60 bis 70 Arbeitsstunden pro Woche

Eberhard Meyer steht in seinem Garten, in den er sich selbst eine Sauna gebaut hat. "Alles handgeschnitzt", sagt er und zeigt auf einen kleinen Tisch vor dem Eingang, da liegt das Handy, wenn er drinnen schwitzt. Falls was ist. Oft ist was, 60 bis 70 Stunden in der Woche arbeitet er, mehr, als gesund ist. Vor acht Jahren wurde er selbst Patient. Im eigenen Sprechzimmer erlitt er einen Infarkt, der Hubschrauber musste kommen. "Ich hätte schon längst in Rente gehen können", sagt Eberhard Meyer, dem das Leben viele Streiche gespielt hat. Zwei Scheidungen hat er hinter sich, er nennt sie "Ehekriege". Jetzt lebt er mit seiner Freundin zusammen und mit den zwei jüngsten seiner fünf Kinder.

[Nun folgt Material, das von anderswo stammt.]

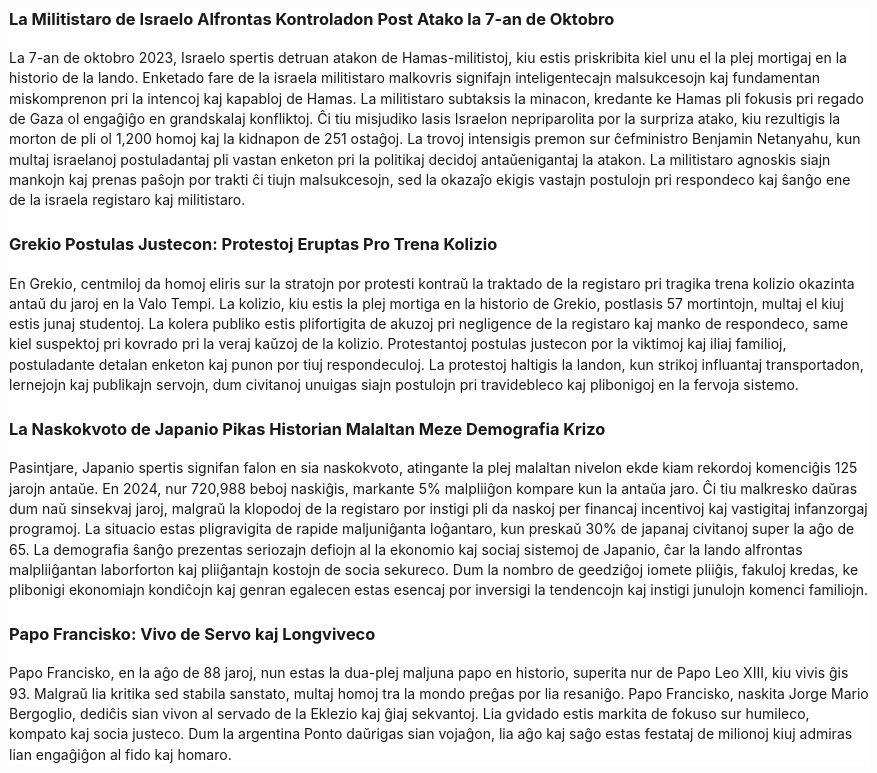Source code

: ### La Militistaro de Israelo Alfrontas Kontroladon Post Atako la 7-an de Oktobro

La 7-an de oktobro 2023, Israelo spertis detruan atakon de Hamas-militistoj, kiu estis priskribita
kiel unu el la plej mortigaj en la historio de la lando. Enketado fare de la israela militistaro
malkovris signifajn inteligentecajn malsukcesojn kaj fundamentan miskomprenon pri la intencoj kaj
kapabloj de Hamas. La militistaro subtaksis la minacon, kredante ke Hamas pli fokusis pri regado de
Gaza ol engaĝiĝo en grandskalaj konfliktoj. Ĉi tiu misjudiko lasis Israelon nepriparolita por la
surpriza atako, kiu rezultigis la morton de pli ol 1,200 homoj kaj la kidnapon de 251 ostaĝoj. La
trovoj intensigis premon sur ĉefministro Benjamin Netanyahu, kun multaj israelanoj postuladantaj pli
vastan enketon pri la politikaj decidoj antaŭenigantaj la atakon. La militistaro agnoskis siajn
mankojn kaj prenas paŝojn por trakti ĉi tiujn malsukcesojn, sed la okazaĵo ekigis vastajn postulojn
pri respondeco kaj ŝanĝo ene de la israela registaro kaj militistaro.

### Grekio Postulas Justecon: Protestoj Eruptas Pro Trena Kolizio

En Grekio, centmiloj da homoj eliris sur la stratojn por protesti kontraŭ la traktado de la
registaro pri tragika trena kolizio okazinta antaŭ du jaroj en la Valo Tempi. La kolizio, kiu estis
la plej mortiga en la historio de Grekio, postlasis 57 mortintojn, multaj el kiuj estis junaj
studentoj. La kolera publiko estis plifortigita de akuzoj pri negligence de la registaro kaj manko
de respondeco, same kiel suspektoj pri kovrado pri la veraj kaŭzoj de la kolizio. Protestantoj
postulas justecon por la viktimoj kaj iliaj familioj, postuladante detalan enketon kaj punon por
tiuj respondeculoj. La protestoj haltigis la landon, kun strikoj influantaj transportadon, lernejojn
kaj publikajn servojn, dum civitanoj unuigas siajn postulojn pri travidebleco kaj plibonigoj en la
fervoja sistemo.

### La Naskokvoto de Japanio Pikas Historian Malaltan Meze Demografia Krizo

Pasintjare, Japanio spertis signifan falon en sia naskokvoto, atingante la plej malaltan nivelon
ekde kiam rekordoj komenciĝis 125 jarojn antaŭe. En 2024, nur 720,988 beboj naskiĝis, markante 5%
malpliiĝon kompare kun la antaŭa jaro. Ĉi tiu malkresko daŭras dum naŭ sinsekvaj jaroj, malgraŭ la
klopodoj de la registaro por instigi pli da naskoj per financaj incentivoj kaj vastigitaj
infanzorgaj programoj. La situacio estas pligravigita de rapide maljuniĝanta loĝantaro, kun preskaŭ
30% de japanaj civitanoj super la aĝo de 65. La demografia ŝanĝo prezentas seriozajn defiojn al la
ekonomio kaj sociaj sistemoj de Japanio, ĉar la lando alfrontas malpliiĝantan laborforton kaj
pliiĝantajn kostojn de socia sekureco. Dum la nombro de geedziĝoj iomete pliiĝis, fakuloj kredas, ke
plibonigi ekonomiajn kondiĉojn kaj genran egalecen estas esencaj por inversigi la tendencojn kaj
instigi junulojn komenci familiojn.

### Papo Francisko: Vivo de Servo kaj Longviveco

Papo Francisko, en la aĝo de 88 jaroj, nun estas la dua-plej maljuna papo en historio, superita nur
de Papo Leo XIII, kiu vivis ĝis 93. Malgraŭ lia kritika sed stabila sanstato, multaj homoj tra la
mondo preĝas por lia resaniĝo. Papo Francisko, naskita Jorge Mario Bergoglio, dediĉis sian vivon al
servado de la Eklezio kaj ĝiaj sekvantoj. Lia gvidado estis markita de fokuso sur humileco, kompato
kaj socia justeco. Dum la argentina Ponto daŭrigas sian vojaĝon, lia aĝo kaj saĝo estas festataj de
milionoj kiuj admiras lian engaĝiĝon al fido kaj homaro.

Der Landarzt würde jetzt so gern noch kurz zeigen, wie er ­Orgel spielt, obwohl er morgens noch streng angekündigt hatte, gar nicht so viel Zeit zu haben. Aber die Momente fürs Orgelspiel, die nimmt er sich, das ist sein Ausgleich. Leider ist die Tür zur Empore der kleinen Kirche in Schwarz heute verschlossen. Er fährt zum Pfarrhaus, vielleicht liegt der Schlüssel da. Der Pfarrer ist nicht da, die Pfarrersfrau weiß auch nicht, wo sie suchen sollte. Als sie den Arzt wieder hinausbegleitet, kommen sie an einem Kunstwerk vorbei. Es ist eine Art Schaukasten, und da hinter dem Glas steht nur ein einziges Wort. "Leben". Eberhard Meyer bleibt kurz stehen, zeigt mit dem Finger auf den Kasten und sagt: "Schönes Motto." Dann geht er weiter.